There are many ways for angry employees to demonstrate their feelings. A legal strike is only the most civilized.
- Brian Topp comments on the meaning of the Occupy movement, while Romeo Saganash points out how the Harper Cons are governing by and for the few in a new blog which should make for an interesting exchange of posts as the NDP's leadership campaign progresses.

- Duncan Cameron offers one suggestion to make sure that Canada's financial sector serves the public rather than the other way around:
As the Occupy movement spreads in Canada, the focus should be clear: nationalize the banks. The 1981-82 "Great Recession" led the Canadian Labour Congress to adopt a resolution to that effect at its convention.

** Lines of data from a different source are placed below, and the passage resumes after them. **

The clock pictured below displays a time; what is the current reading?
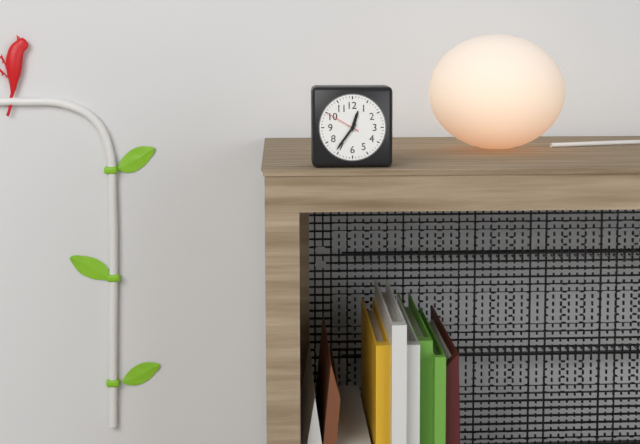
12:36
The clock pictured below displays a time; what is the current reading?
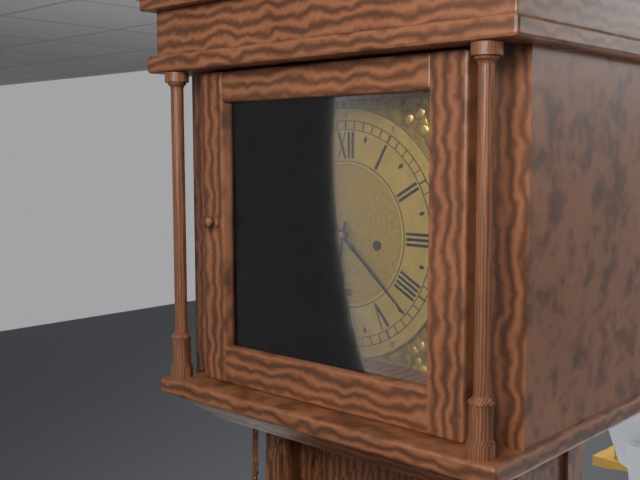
6:22
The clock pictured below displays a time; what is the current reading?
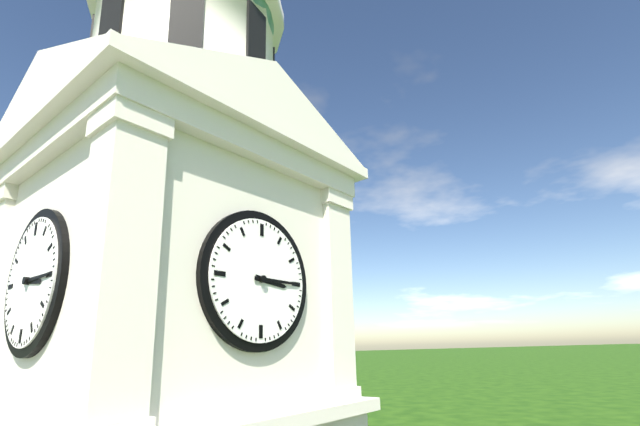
3:15
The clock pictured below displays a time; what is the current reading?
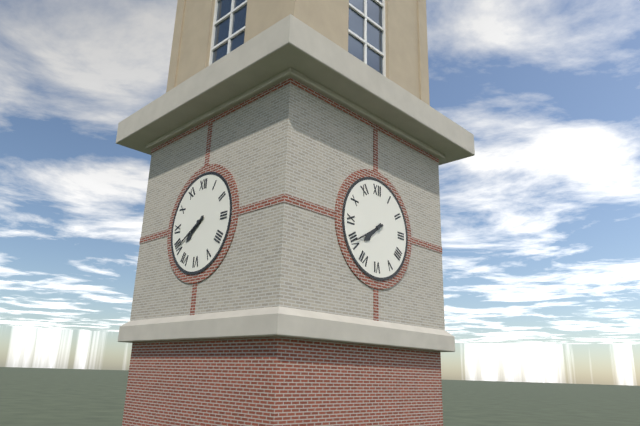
7:40
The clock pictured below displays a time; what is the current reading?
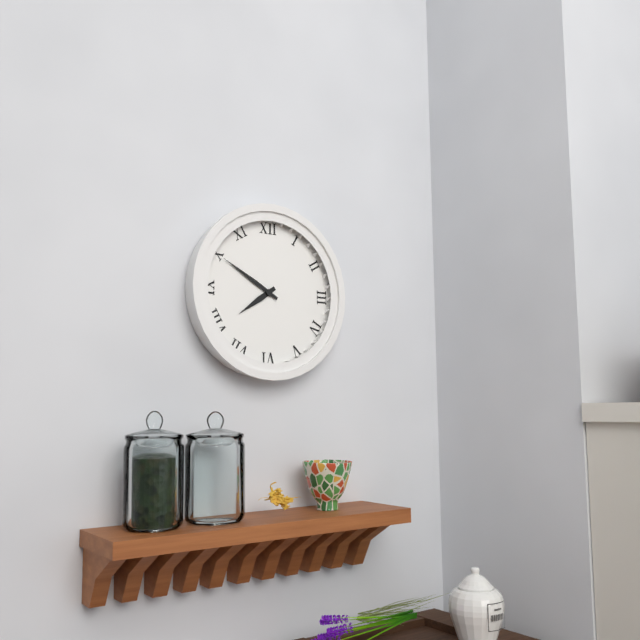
7:50
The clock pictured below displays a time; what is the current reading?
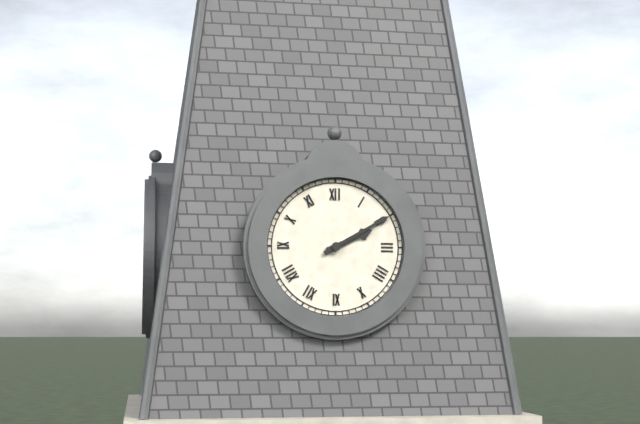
2:10
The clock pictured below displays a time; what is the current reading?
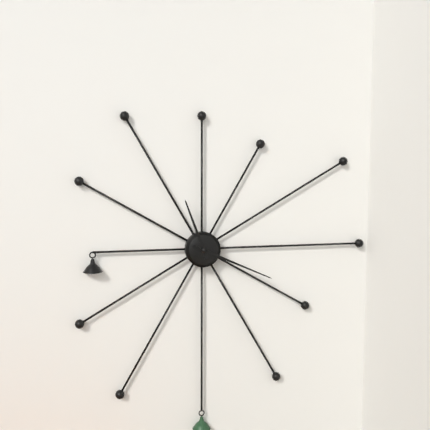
11:19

Even the NDP proposed to nationalize one bank. Now is the time to take up the issue again.

Bank credit is created based on our ability as a society to repay loans out of future economic activity. The public should decide democratically what projects should be undertaken in the general interest, and allocate credit accordingly. Public credit for private profit makes no sense at all, unless the general interest is being well served. What people are saying is that the system works for one per cent of the population, leaving 99 per cent adrift. Making banking a public utility is the way to turn the situation around.
- Meanwhile, Toby Sanger proposes that Wall Street should be taxed as well as occupied.

- Finally, it's noteworthy enough that Andrew Potter recognizes that the Occupy protesters have a point when it comes to inequality and exploitation. But for Jim Flaherty to acknowledge the same surely speaks to the impossibility of denying the problem of increased inequality - even as the Cons of course do their utmost to exacerbate it.